As an indie author, of course, I come across indie books that I think are shamefully under-read. As a fantasy reader, equally do I come across traditionally-published books that feel shamefully… over-read. But rarely do I find a trad book that is shamefully under-read. Let alone a quartet.
But I’m here today to bemoan one to you: The Long Price Quartet, by Daniel Abraham.
Stop here if you’ve read it. You, I’m sure, will have no need of me going on at length about the originality, beauty, twisty-turniness, and poignancy of this series. You know.
Only, I’m guessing you are not one of the few. Rarely do I see this series come up in online discussions, even as Abraham’s co-written The Expanse series is a powerhouse in SF/F discussions, and his second epic fantasy series, The Dagger and the Coin, gets a fair amount of love.

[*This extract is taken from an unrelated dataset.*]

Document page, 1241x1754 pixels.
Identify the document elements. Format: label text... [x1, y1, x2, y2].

I have read all of these. I love all of these. I count Abraham as a deep influence on my own writing. And yet, taken as a whole, I would say the best of them is the least known. This brings up two equally interesting questions: why, and why.

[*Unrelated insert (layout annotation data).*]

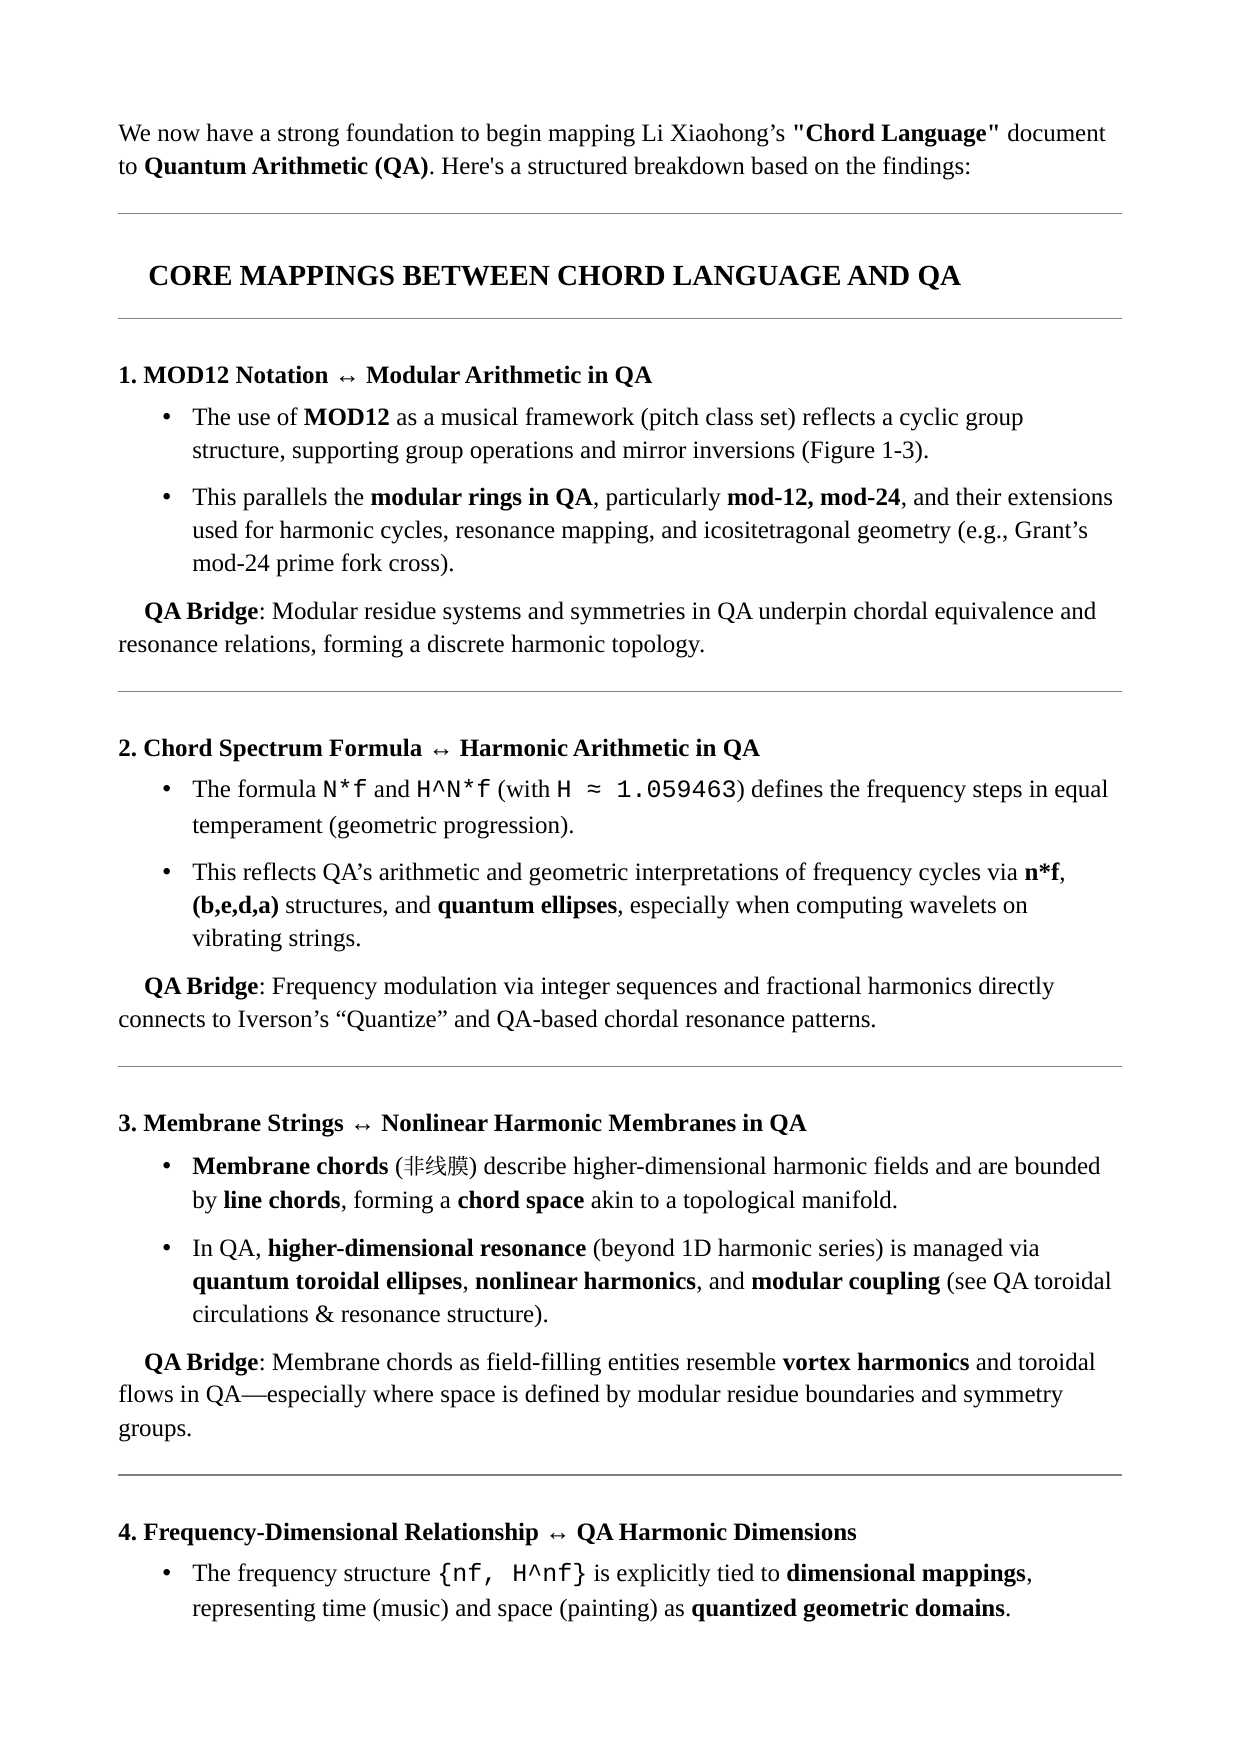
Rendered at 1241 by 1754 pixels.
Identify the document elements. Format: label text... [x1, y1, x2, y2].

list This parallels the modular rings in QA, particularly mod-12, mod-24, and their extensions used for harmonic cycles, resonance mapping, and icositetragonal geometry (e.g., Grant’s mod-24 prime fork cross). [162, 482, 1122, 577]
list In QA, higher-dimensional resonance (beyond 1D harmonic series) is managed via quantum toroidal ellipses, nonlinear harmonics, and modular coupling (see QA toroidal circulations & resonance structure). [162, 1233, 1122, 1328]
text We now have a strong foundation to begin mapping Li Xiaohong’s "Chord Language" document to Quantum Arithmetic (QA). Here's a structured breakdown based on the findings: [118, 118, 1122, 180]
text 🔗 QA Bridge: Membrane chords as field-filling entities resemble vortex harmonics and toroidal flows in QA—especially where space is defined by modular residue boundaries and symmetry groups. [118, 1347, 1122, 1441]
list The use of MOD12 as a musical framework (pitch class set) reflects a cyclic group structure, supporting group operations and mirror inversions (Figure 1-3). [162, 402, 1122, 463]
list This reflects QA’s arithmetic and geometric interpretations of frequency cycles via n*f, (b,e,d,a) structures, and quantum ellipses, especially when computing wavelets on vibrating strings. [162, 857, 1122, 952]
text 🔗 QA Bridge: Modular residue systems and symmetries in QA underpin chordal equivalence and resonance relations, forming a discrete harmonic topology. [118, 596, 1122, 658]
subtitle 1. MOD12 Notation ↔ Modular Arithmetic in QA [118, 360, 1122, 389]
list The frequency structure {nf, H^nf} is explicitly tied to dimensional mappings, representing time (music) and space (painting) as quantized geometric domains. [162, 1558, 1122, 1622]
subtitle 4. Frequency-Dimensional Relationship ↔ QA Harmonic Dimensions [118, 1517, 1122, 1546]
subtitle 2. Chord Spectrum Formula ↔ Harmonic Arithmetic in QA [118, 733, 1122, 762]
list The formula N*f and H^N*f (with H ≈ 1.059463) defines the frequency steps in equal temperament (geometric progression). [162, 774, 1122, 838]
text 🔗 QA Bridge: Frequency modulation via integer sequences and fractional harmonics directly connects to Iverson’s “Quantize” and QA-based chordal resonance patterns. [118, 971, 1122, 1033]
subtitle 🧭 CORE MAPPINGS BETWEEN CHORD LANGUAGE AND QA [118, 258, 1122, 291]
subtitle 3. Membrane Strings ↔ Nonlinear Harmonic Membranes in QA [118, 1108, 1122, 1137]
list Membrane chords (非线膜) describe higher-dimensional harmonic fields and are bounded by line chords, forming a chord space akin to a topological manifold. [162, 1149, 1122, 1214]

Let’s start with why—as in, why The Long Price Quartet is the best. That’s easy: what do people love fantasy for? For clever magic, you may say. Okay, how about a world of magician poets, who train for years to write one, perfect verse—and when they do, they control the god that poem has summoned? And when they fail, they die horribly? One of the hidden strengths of Abraham’s writing—and you see this in The Dagger and The Coin too—is how well he imagines the ramifications of his magic, extending out into the economy (imagine what the god Stone-Made-Soft does for the mining industry, or Flows-Toward-Sea can do for agriculture), as well as into his poets, and across cultures.
I digress. Why, again, do people love fantasy? For epic settings, you might say. This, again, is a force to be reckoned with in The Long Price Quartet—not only because these divine poems make for a fabulous world, but because Abraham is damned good at drawing us into it. Every writer aspires to paint their world in all five senses. Abraham nails it, with language that stays as rich and vibrant on the last page as it is on the first (you’ve probably read some books where the first chapter was the best-written? Not the case here).
For compelling characters. I can’t even start with the people making these stories move. The poets—many of them royal sons who’ve abdicated their inheritances to prevent wars of succession—and the rich ways they look at the world, the family ties and they way they separate as much as bind, the lovers… one thing I love in particular about this series is how love (both true and mistaken) pushes his characters to do glorious and awful things. Love is a great motivation. The best motivation. But I again digress.
I said we needed to ask why, and why. I think we’ve answered the first question—LPQ’s under-read status is shameful because the books are so damn good, in all the ways that we love fantasy books to be. So now the bigger question—why? Why have we ignored this quadruple gem of awesome tucked into the rear shelves of our collective and fantastical library?
This, I don’t have pat answers for. Perhaps the books, Ned Stark-like, are too good to exist in our current world. Or they are a little too literary, though I lean decidedly towards good story versus pretty prose, and I adore them. Or they came out at that awkward time before Game of Thrones had hit and fantasy in general was in a bit of a lull?
The short answer is that this question, this why, is more of a wounded cry on my part than a real query. A rhetorical shout to the gods demanding justice for books that made me weep and stay up far too late on many a night.
Or maybe just a shout to you, dear reader, that if you’re looking for a book that does all these things, and moreso does them beautifully, then I’ve got a quartet for you.